### EXERCISE REQUIREMENTS
Pictures excluded, reproduce exactly the lines below from the one with "tạo mới mẻ từ" through the one with "رستوران های رشت)", both included.

### DATA LISTING
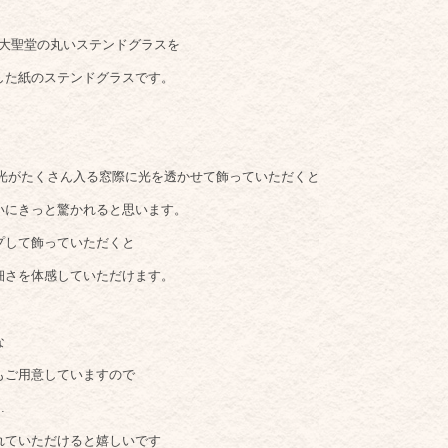
 大聖堂の丸いステンドグラスを
した紙のステンドグラスです。
陽光がたくさん入る窓際に光を透かせて飾っていただくと
いにきっと驚かれると思います。
プして飾っていただくと
細さを体感していただけます。
りな
もご用意していますので
…
れていただけると嬉しいです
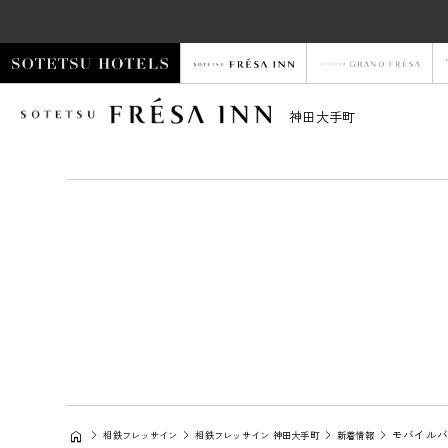
神田大手町
モバイル
相鉄フレッサイン
相鉄フレッサイン 神田大手町
新着情報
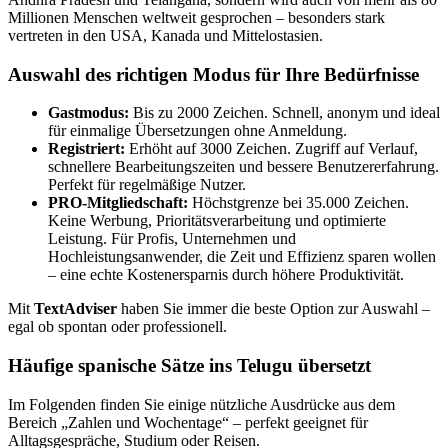
Millionen Menschen weltweit gesprochen – besonders stark
vertreten in den USA, Kanada und Mittelostasien.
Auswahl des richtigen Modus für Ihre Bedürfnisse
Gastmodus:
Bis zu 2000 Zeichen. Schnell, anonym und ideal
für einmalige Übersetzungen ohne Anmeldung.
Registriert:
Erhöht auf 3000 Zeichen. Zugriff auf Verlauf,
schnellere Bearbeitungszeiten und bessere Benutzererfahrung.
Perfekt für regelmäßige Nutzer.
PRO-Mitgliedschaft:
Höchstgrenze bei 35.000 Zeichen.
Keine Werbung, Prioritätsverarbeitung und optimierte
Leistung. Für Profis, Unternehmen und
Hochleistungsanwender, die Zeit und Effizienz sparen wollen
– eine echte Kostenersparnis durch höhere Produktivität.
Mit
TextAdviser
haben Sie immer die beste Option zur Auswahl –
egal ob spontan oder professionell.
Häufige spanische Sätze ins Telugu übersetzt
Im Folgenden finden Sie einige nützliche Ausdrücke aus dem
Bereich „Zahlen und Wochentage“ – perfekt geeignet für
Alltagsgespräche, Studium oder Reisen.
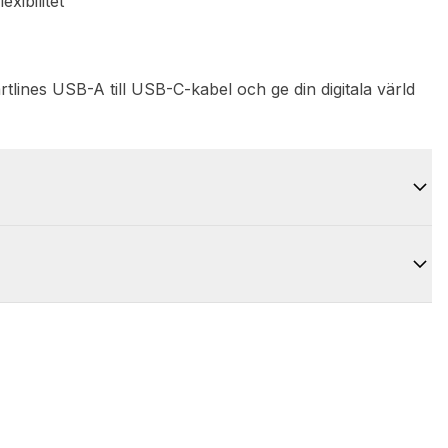
xibilitet
rtlines USB-A till USB-C-kabel och ge din digitala värld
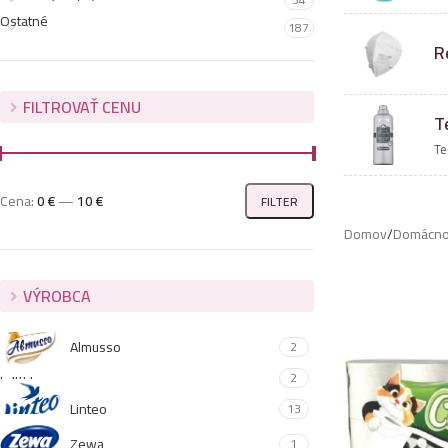
Ostatné
187
R
FILTROVAŤ CENU
T
Te
Cena:
0 €
—
10 €
FILTER
Domov
/
Domácno
VÝROBCA
Almusso
2
Cattia
2
Linteo
13
Zewa
1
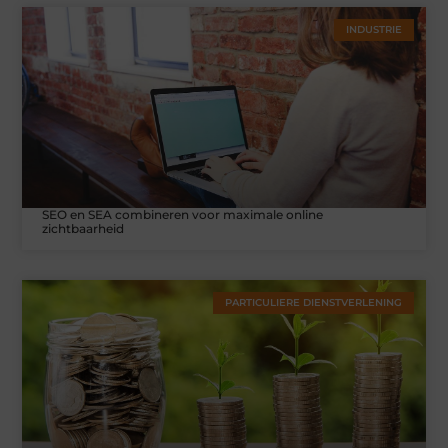
INDUSTRIE
SEO en SEA combineren voor maximale online
zichtbaarheid
PARTICULIERE DIENSTVERLENING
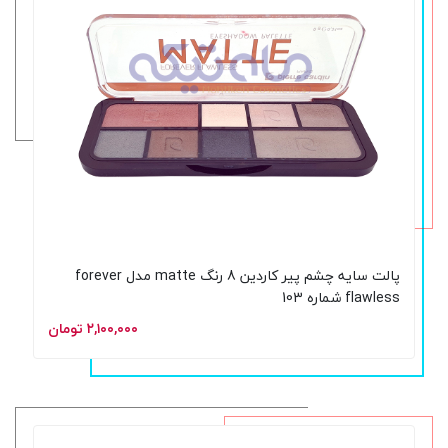
پالت سایه چشم پیر کاردین 8 رنگ matte مدل forever
flawless شماره 103
۲,۱۰۰,۰۰۰ تومان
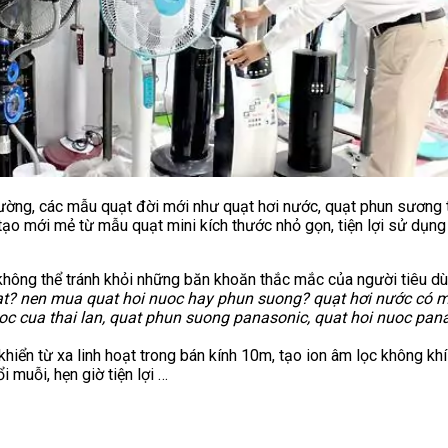
ường, các mẫu quạt đời mới như quạt hơi nước, quạt phun sương th
tạo mới mẻ từ mẫu quạt mini kích thước nhỏ gọn, tiện lợi sử dụn
 không thể tránh khỏi những băn khoăn thắc mắc của người tiêu 
hat? nen mua quat hoi nuoc hay phun suong? quạt hơi nước có m
oc cua thai lan, quat phun suong panasonic, quat hoi nuoc pana
 khiển từ xa linh hoạt trong bán kính 10m, tạo ion âm lọc không k
i muỗi, hẹn giờ tiện lợi …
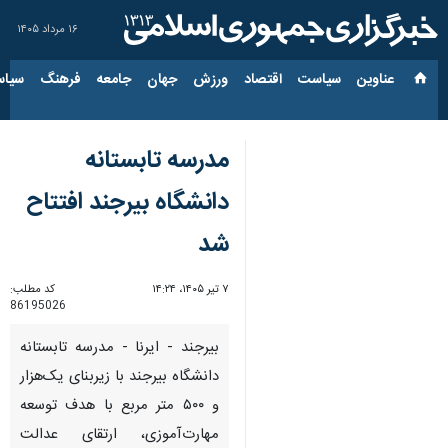
۱۶ مرداد ۱۴۰۵
عناوین‌
سیاست
اقتصاد
ورزش
جهان
جامعه
فرهنگ
سیاس
مدرسه تابستانه
دانشگاه بیرجند افتتاح
شد
۷ تیر ۱۴۰۵، ۱۴:۲۴
کد مطلب:
86195026
بیرجند - ایرنا - مدرسه تابستانه
دانشگاه بیرجند با زیربنای یک‌هزار
و ۵۰۰ متر مربع با هدف توسعه
مهارت‌آموزی، ارتقای عدالت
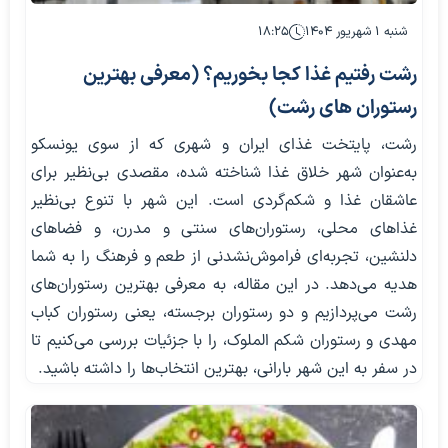
شنبه ۱ شهریور ۱۴۰۴
۱۸:۲۵
رشت رفتیم غذا کجا بخوریم؟ (معرفی بهترین
رستوران های رشت)
رشت، پایتخت غذای ایران و شهری که از سوی یونسکو
به‌عنوان شهر خلاق غذا شناخته شده، مقصدی بی‌نظیر برای
عاشقان غذا و شکم‌گردی است. این شهر با تنوع بی‌نظیر
غذاهای محلی، رستوران‌های سنتی و مدرن، و فضاهای
دلنشین، تجربه‌ای فراموش‌نشدنی از طعم و فرهنگ را به شما
هدیه می‌دهد. در این مقاله، به معرفی بهترین رستوران‌های
رشت می‌پردازیم و دو رستوران برجسته، یعنی رستوران کباب
مهدی و رستوران شکم الملوک، را با جزئیات بررسی می‌کنیم تا
در سفر به این شهر بارانی، بهترین انتخاب‌ها را داشته باشید.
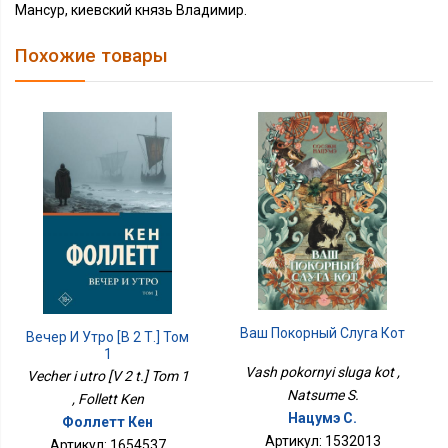
Мансур, киевский князь Владимир.
Похожие товары
Ваш Покорный Слуга Кот
Вечер И Утро [В 2 Т.] Том
1
Vash pokornyi sluga kot ,
Vecher i utro [V 2 t.] Tom 1
Natsume S.
, Follett Ken
Нацумэ С.
Фоллетт Кен
Артикул: 1532013
Артикул: 1654537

### PROBLEM SOLUTION
tạo mới mẻ từ mẫu quạt mini kích thước nhỏ gọn, tiện lợi sử dụn
 không thể tránh khỏi những băn khoăn thắc mắc của người tiêu 
hat? nen mua quat hoi nuoc hay phun suong? quạt hơi nước có m
oc cua thai lan, quat phun suong panasonic, quat hoi nuoc pana
 khiển từ xa linh hoạt trong bán kính 10m, tạo ion âm lọc không k
i muỗi, hẹn giờ tiện lợi …
۱۶ مرداد ۱۴۰۵
عناوین‌
سیاست
اقتصاد
ورزش
جهان
جامعه
فرهنگ
سیاس
مدرسه تابستانه
دانشگاه بیرجند افتتاح
شد
۷ تیر ۱۴۰۵، ۱۴:۲۴
کد مطلب:
86195026
بیرجند - ایرنا - مدرسه تابستانه
دانشگاه بیرجند با زیربنای یک‌هزار
و ۵۰۰ متر مربع با هدف توسعه
مهارت‌آموزی، ارتقای عدالت
شنبه ۱ شهریور ۱۴۰۴
۱۸:۲۵
رشت رفتیم غذا کجا بخوریم؟ (معرفی بهترین
رستوران های رشت)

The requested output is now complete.